╭─ EXCERPT PROVIDED

Speaking of God, back in the day at the VCA I witnessed Amanda Marburg paint the anamorphic skull from Hans Holbein painting The Ambassadors (1533). The one that looks like an alien till you stand in just the right pozzie, and then it slides into a perfectly focused three dimensional skull. I have no clue what magic Marburg tapped in to to pull that feat off, (maybe she’s a Witch. A White Witch) but if you’re talking about using a paintbrush to make paint do weird shit, you can’t go past Amanda Marburg. Like Old Master shit, the really, really accomplished, skilful shit that keeps art historians talking about you from 1533 to the present day. Amanda Marburg paints as well as Hans Holbein ever did.
https://en.wikipedia.org/wiki/The_Ambassadors_(Holbein)
If the measure of an art show is how much talk it generates, then ACCA’s Painting. More Painting has been a resounding success. If though, you listen more closely to exactly what is being said about the show, then it quickly turns to shit. Word on the street is that the wall mural by Sam Songailo Sorry to kill the vibe but time does exist 2016, that decorated the entire great hall of ACCA, was too big an ask for the other painters, who had been hung on top of it, to contend with. Curated by Max Delany, Hannah Matthews and Annika Kristensen, to say the exhibition received mixed reviews is an understatement. This, from Geoff Harrison, who wrote about the show on the platform on which all honest-to-god art criticism now resides. Facebook:
I saw the Not Fair exhibition in Melbourne followed by ‘Painting-More Painting’ show at ACCA yesterday. The highlight of the day was the train being on time getting me home. The paintings at ACCA were fighting against the wall painting covering the entire exhibition area. I didn’t get it. If this is where painting is meant to be today – God help us.
In the show, there’s a 50/50 gender split (one that does not represent recent visual arts graduate numbers). Pattern is everywhere, some painters fully indulging their tendency toward obsessive-compulsive disorder, unabated, (the market loves looking at the time repetition takes, then they know what they’re paying for. In the show colour is big, in a more is more palette that confronts the constant background noise of contemporary life. ‘Look at me’ scream the lurid hues; Zombie Abstraction continues to be huge, why commit to the representational when you can leave shit up to the viewer to decide. It’s the ‘what’s not there is as important as what’s there thing’. You know, get the audience working for a change, they’re so hypnotized starring into their phones you’ve got to cut them a bit of slack, poor sods; moves toward the abject march forward, even when we keep forgetting to ask someone smart what the hell it even means. And then judge whether or not we believe them.

╰─

▸ TASK TO COMPLETE
Repeat the passage from the review of the ACCA painting show above, starting at "Speaking of God, back" and ending at "https://en.wikipedia.org/wiki/The_Ambassadors_(Holbein)".

╭─ DATA RECORDS

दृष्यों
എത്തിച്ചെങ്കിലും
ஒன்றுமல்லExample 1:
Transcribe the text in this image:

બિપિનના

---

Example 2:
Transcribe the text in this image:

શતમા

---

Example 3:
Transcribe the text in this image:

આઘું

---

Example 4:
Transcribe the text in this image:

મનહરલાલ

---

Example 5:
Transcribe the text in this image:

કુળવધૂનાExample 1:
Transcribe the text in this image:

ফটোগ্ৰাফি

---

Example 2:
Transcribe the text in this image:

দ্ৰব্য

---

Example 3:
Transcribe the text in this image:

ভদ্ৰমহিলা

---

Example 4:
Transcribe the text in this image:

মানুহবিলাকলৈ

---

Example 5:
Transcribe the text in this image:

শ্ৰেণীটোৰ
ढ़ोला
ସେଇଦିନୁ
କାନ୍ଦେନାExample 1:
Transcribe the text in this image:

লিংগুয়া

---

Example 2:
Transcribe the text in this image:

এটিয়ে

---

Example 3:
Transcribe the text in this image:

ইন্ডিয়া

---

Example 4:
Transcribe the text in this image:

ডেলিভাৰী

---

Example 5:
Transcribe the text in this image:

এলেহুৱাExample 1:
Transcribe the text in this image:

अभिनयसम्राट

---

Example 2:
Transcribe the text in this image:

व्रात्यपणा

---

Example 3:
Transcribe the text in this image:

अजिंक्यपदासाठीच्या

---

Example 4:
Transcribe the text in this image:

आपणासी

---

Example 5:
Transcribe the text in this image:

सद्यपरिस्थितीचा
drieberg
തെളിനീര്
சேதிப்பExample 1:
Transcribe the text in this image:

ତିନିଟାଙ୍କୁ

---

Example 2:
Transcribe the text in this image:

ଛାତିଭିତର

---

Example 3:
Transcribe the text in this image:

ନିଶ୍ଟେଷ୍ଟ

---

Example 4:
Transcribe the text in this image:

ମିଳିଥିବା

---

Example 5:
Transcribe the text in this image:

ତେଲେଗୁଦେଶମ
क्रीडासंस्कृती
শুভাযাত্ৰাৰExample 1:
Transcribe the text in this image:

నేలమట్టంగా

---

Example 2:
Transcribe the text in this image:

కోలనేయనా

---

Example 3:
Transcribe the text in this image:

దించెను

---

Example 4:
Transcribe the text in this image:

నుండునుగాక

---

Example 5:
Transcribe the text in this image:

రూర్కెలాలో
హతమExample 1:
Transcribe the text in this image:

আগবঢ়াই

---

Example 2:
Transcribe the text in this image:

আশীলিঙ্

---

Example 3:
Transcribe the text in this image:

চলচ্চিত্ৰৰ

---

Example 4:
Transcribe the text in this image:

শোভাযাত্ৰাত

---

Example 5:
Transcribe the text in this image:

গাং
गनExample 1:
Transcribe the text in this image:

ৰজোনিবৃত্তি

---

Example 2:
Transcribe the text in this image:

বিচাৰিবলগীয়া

╰─
╭─ DATA RECORDS

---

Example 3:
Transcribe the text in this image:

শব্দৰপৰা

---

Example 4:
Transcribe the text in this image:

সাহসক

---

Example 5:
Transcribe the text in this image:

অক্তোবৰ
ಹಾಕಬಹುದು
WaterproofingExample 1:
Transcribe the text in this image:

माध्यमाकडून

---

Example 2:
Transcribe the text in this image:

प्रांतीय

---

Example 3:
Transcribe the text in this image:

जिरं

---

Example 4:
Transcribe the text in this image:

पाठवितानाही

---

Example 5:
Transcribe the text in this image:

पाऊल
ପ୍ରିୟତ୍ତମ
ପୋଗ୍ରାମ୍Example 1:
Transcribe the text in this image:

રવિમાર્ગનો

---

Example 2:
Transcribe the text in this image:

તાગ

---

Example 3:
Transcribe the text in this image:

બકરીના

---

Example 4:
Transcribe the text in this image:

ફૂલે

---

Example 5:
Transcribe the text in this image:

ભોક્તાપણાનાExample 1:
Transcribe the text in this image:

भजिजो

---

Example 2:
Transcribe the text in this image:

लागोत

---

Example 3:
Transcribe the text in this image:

╰─

▸ CORRECT OUTPUT
Speaking of God, back in the day at the VCA I witnessed Amanda Marburg paint the anamorphic skull from Hans Holbein painting The Ambassadors (1533). The one that looks like an alien till you stand in just the right pozzie, and then it slides into a perfectly focused three dimensional skull. I have no clue what magic Marburg tapped in to to pull that feat off, (maybe she’s a Witch. A White Witch) but if you’re talking about using a paintbrush to make paint do weird shit, you can’t go past Amanda Marburg. Like Old Master shit, the really, really accomplished, skilful shit that keeps art historians talking about you from 1533 to the present day. Amanda Marburg paints as well as Hans Holbein ever did.
https://en.wikipedia.org/wiki/The_Ambassadors_(Holbein)